O meu pai tinha um amigão do peito, o nome dele era Abdias, era conhecido pela alcunha de “Bodó” – pense numa figura, o cara era amolador de ferramentas no Mercado Adolpho Lisboa, nas horas vagas era polivalente: biriteiro, palhaço e cozinheiro.
Nos finais de semana, ele ia para a nossa casa/flutuante, a minha avó não gostava nem um pouco dele, pois foi ele quem incentivou o papai a começar a beber, além do mais, por ser católica fervorosa, considerava o Bodó o “sapato do diabo”, eis as razões da raiva da velha -, quando ele chegava, ela fazia o sinal da cruz e dizia: - Lá vem o Satanás, vou passar o dia fora de casa. O cara vestia uma bata da minha mãe, pintava os lábios, coloca uma peruca e um corpete, se transformava na cozinheira “Bodó do Igarapé de Manaus”, é mole!
Ele não era gay, gostava mesmo era da sacanagem, passava o dia todo tirando saro com todo mundo; contava piadas, colocava no máximo o som do rádio, preparava a batida de limão, fazia o almoço, jogava eu e os meus irmãos dentro d’água, dando o famoso “caldo” na molecada, enfim, ele era o cara mais divertido do pedaço. Os meus pais passavam todo o domingo sorrindo das travessuras do amigo, que legal, sinto ainda saudades do Bodó.
A minha amiga Celestina é sexy, digo, sexagenária -, faz bastante tempo que ela é viúva, ela diz que ainda dá no tranco, só pensa naquilo; atualmente, está sem namorado, pois o seu “carcará” o Sacy partiu para a cidade de Boa Vista, em Roraima, arranjou uma índia macuxi e não voltou mais para Manaus - certo dia um “caboco” gozador chegou próximo a um amigo meu e mandou ver: - Tu tens coragem de detonar a Celestina? Ele respondeu: - Te esperou, sou capaz de comer até cabeça de Bodó, imagine a Celé! Cruz credo, mano velho, sai prá lá “vovodófilo”!
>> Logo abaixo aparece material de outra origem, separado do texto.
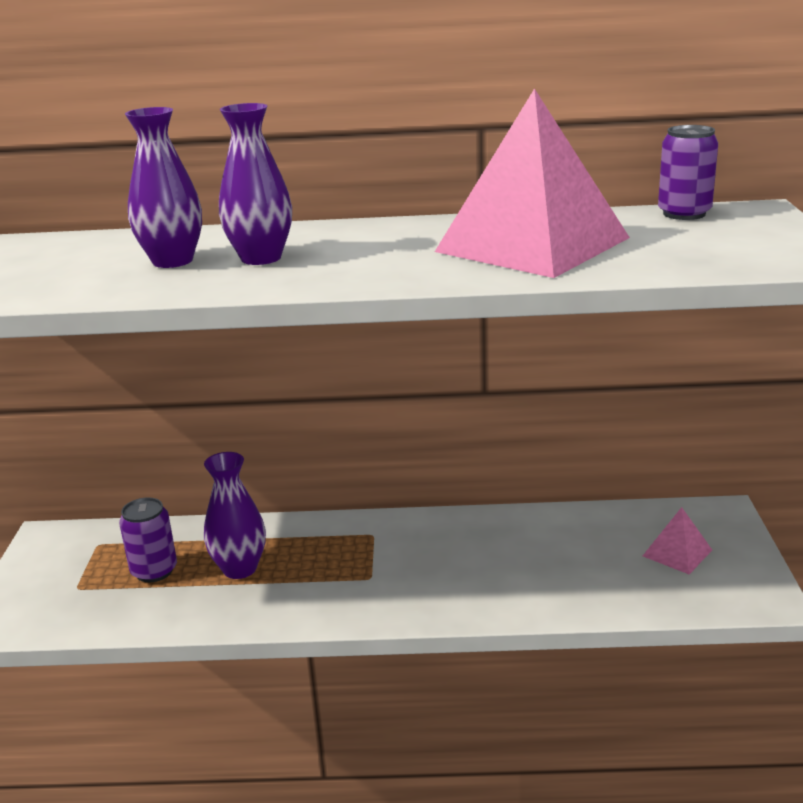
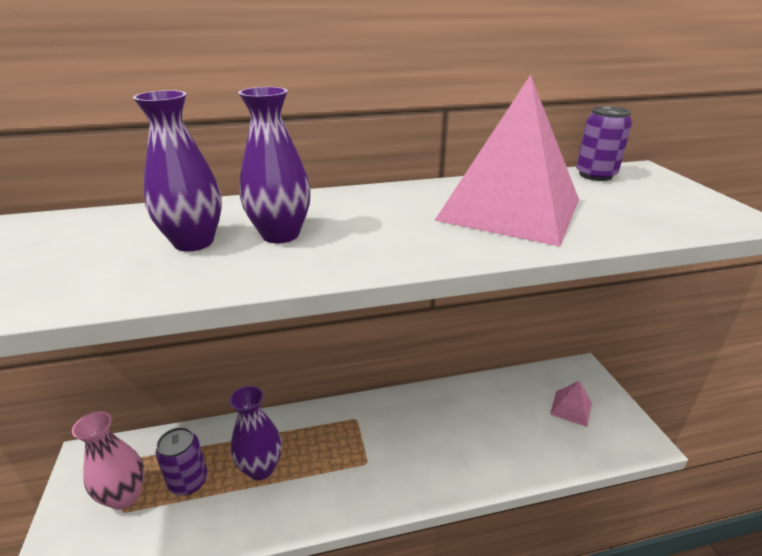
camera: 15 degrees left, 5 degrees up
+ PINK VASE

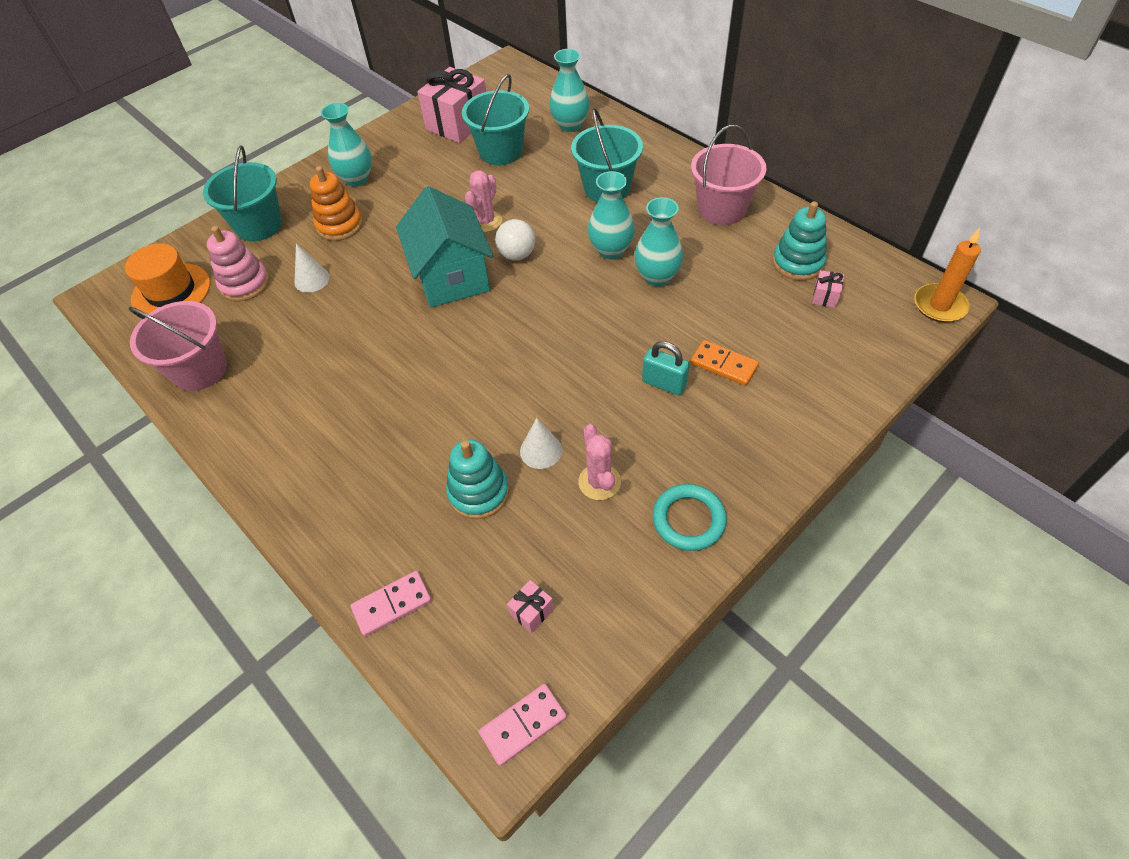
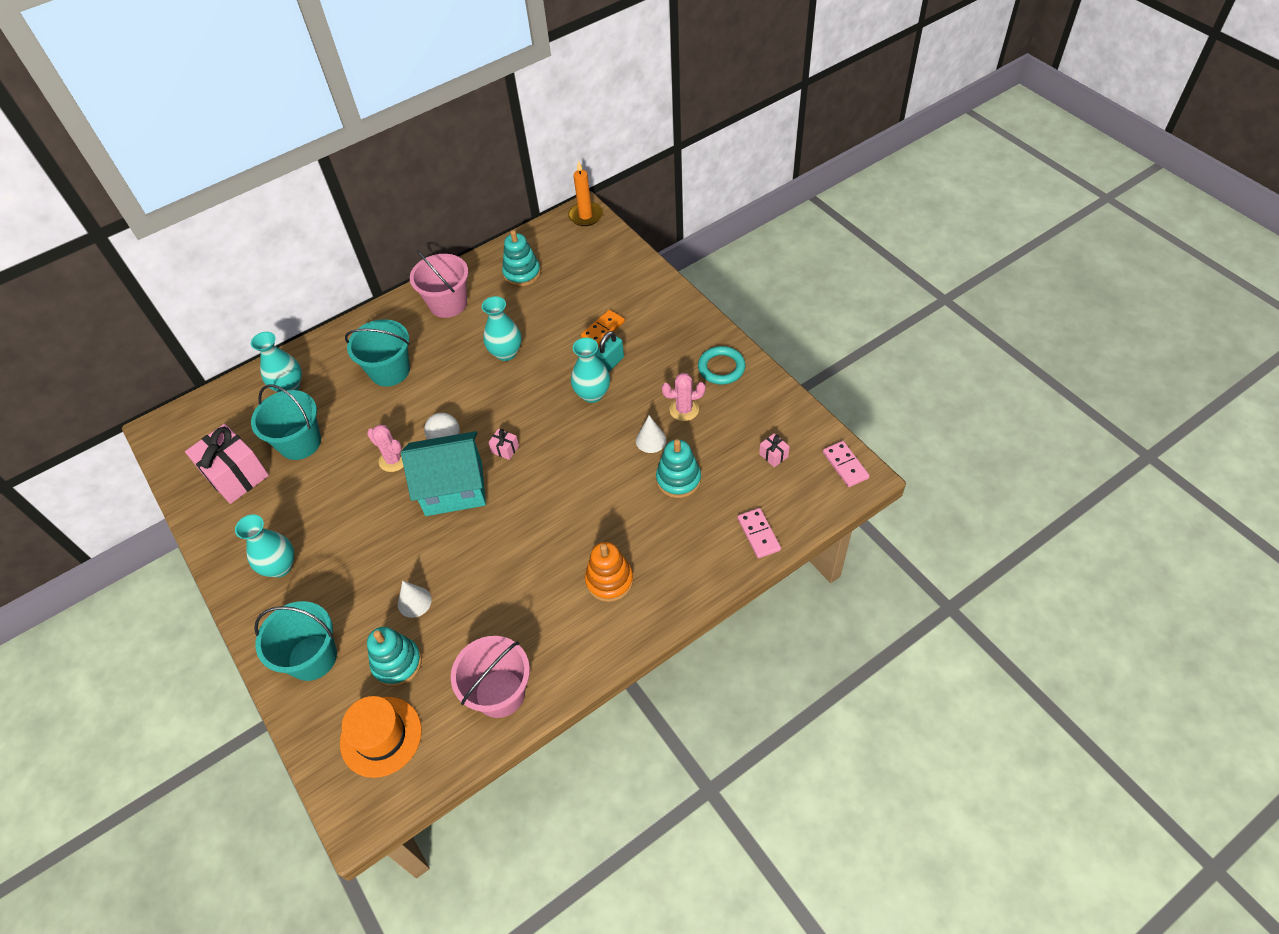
camera: 80 degrees left, 0 degrees up
~ ORANGE STACKING TOY
~ TURQUOISE VASE (no. 3 from left in the first image) to TURQUOISE VASE (no. 4 from left)
~ PINK STACKING TOY to TURQUOISE STACKING TOY (no. 1 from left)
~ PINK GIFT (no. 3 from left in the first image) to PINK GIFT (no. 2 from left)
Existe em Manaus uma banda chamada “Os Tucumanus”, gravaram uma música chamada “Acari Bodó”, composição do Mauricio Pardo e Denilson Novo, a letra é mais ou menos assim: "Acari Bodó/Bodó Bodó Bodó/Maniva utilíssima/H2O, H2O/Farinha utilíssima/ H2O, H2O/Misture tudo isso e faça um pirão/Êeeee refeição...Acari Bodó Bodó Bodó Bodó Bodó Bodó Bodó/É só levar ao fogo brando e esperar ferver/Mas não se esqueça, mexa, mexa, mexa/E pronto!
A última vez que eu provei do Bodó, foi no ano de 2008, no Festival Folclórico de Parintins, foram três dias brincando de boi, curtindo a cidade e dando com força no Bodó. No último dia, a cozinheira do barco onde eu estava alojado, fez uma "Panelada de Bodó", só em pensar dá água na boca – comi tanto que cheguei a passar mal.
No próximo ano, se Deus permitir, irei novamente a Parintins, irei comer Bodó que nem um doido. Haja Bodó, eu, hein!